Statistical analysis

Clinical and demographic characteristics were described using, as summary statistics, median and the interquartile range (IQR) or absolute and relative frequencies. Comparisons of continuous variables between non-frail, pre-frail and frail subjects were evaluated using Kruskal-Wallis test or two-way ANCOVA with frailty status and sex as factors, age as covariate. Post-hoc tests were adjusted with Bonferroni correction. Likelihood-ratio test was used for categorical variables.
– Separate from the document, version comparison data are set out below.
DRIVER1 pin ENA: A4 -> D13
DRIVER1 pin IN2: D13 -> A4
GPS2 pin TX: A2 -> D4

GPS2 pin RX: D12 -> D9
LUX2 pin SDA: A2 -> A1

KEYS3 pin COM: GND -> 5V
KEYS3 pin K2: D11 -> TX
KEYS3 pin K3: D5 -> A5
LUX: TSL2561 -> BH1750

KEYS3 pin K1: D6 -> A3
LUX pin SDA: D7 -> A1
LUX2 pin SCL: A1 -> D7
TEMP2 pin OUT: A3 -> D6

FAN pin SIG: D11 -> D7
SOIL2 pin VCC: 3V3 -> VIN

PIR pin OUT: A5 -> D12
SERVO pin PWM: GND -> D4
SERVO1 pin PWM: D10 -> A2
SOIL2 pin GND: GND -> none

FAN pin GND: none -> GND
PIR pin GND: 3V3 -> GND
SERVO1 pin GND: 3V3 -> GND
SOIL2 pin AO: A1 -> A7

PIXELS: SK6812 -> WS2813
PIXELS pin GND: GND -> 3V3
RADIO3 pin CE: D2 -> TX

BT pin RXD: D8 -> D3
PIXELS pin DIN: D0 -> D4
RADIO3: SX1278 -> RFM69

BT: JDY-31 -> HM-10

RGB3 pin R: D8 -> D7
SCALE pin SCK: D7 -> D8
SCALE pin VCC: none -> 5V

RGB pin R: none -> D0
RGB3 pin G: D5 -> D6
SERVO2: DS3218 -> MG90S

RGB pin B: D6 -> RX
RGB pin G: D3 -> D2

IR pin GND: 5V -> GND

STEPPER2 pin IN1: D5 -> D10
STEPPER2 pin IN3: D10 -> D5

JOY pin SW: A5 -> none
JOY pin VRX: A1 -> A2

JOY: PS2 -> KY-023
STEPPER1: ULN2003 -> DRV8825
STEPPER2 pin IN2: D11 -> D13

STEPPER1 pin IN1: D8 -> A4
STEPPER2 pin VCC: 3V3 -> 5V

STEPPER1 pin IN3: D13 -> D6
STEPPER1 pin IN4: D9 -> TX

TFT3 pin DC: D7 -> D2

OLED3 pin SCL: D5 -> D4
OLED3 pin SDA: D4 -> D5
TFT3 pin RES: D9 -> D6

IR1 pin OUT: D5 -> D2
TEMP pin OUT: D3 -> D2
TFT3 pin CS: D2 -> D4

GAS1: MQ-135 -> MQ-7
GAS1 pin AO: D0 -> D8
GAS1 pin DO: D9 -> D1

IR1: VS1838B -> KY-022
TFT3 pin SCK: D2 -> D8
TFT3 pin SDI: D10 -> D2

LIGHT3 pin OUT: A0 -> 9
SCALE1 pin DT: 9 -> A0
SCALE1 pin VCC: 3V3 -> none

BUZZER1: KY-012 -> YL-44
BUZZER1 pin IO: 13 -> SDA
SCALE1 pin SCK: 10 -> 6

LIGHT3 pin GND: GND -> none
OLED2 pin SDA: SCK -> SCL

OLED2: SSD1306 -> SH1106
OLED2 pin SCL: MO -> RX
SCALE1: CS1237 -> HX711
The matrix was analyzed using a univariate approach combining T-test and Fold-change through the robust volcano plot37 by setting the threshold of the fold change to a value of 1 and the p-value to less than 0.05 (Table S3). Partial least-squares discriminant analysis (PLS-DA) was performed with normalized metabolomics data using MetaboAnalyst 5.0 (http://www.metaboanalyst.ca/)38. The performance of the PLS-DA model was evaluated using the coefficient Q2 (10-fold internal cross-validation method) and the coefficient R2, defining the variance predicted and explained by the model, respectively. Both indicators are considered significant if they have positive values; in addition, the accuracy of the model was assessed. Clusters of discriminatory metabolites were ranked according to their variable influence on projection (VIP) scores. VIP scores are the weighted sums of squares of the PLS-DA weights, indicating the variable’s importance and is statistically significant if > 1. The analysis of the pathways was carried out using the Enrichment tool based on the global test39 and using the Small Molecules Pathways Database (SMPDB) for Homo sapiens as pathway enrichment. Only pathways with false discovery rate (FDR)-adjusted p values lower than 0.05 and hit values (i.e., the number of metabolites belonging to the pathways) greater than 1 were considered40.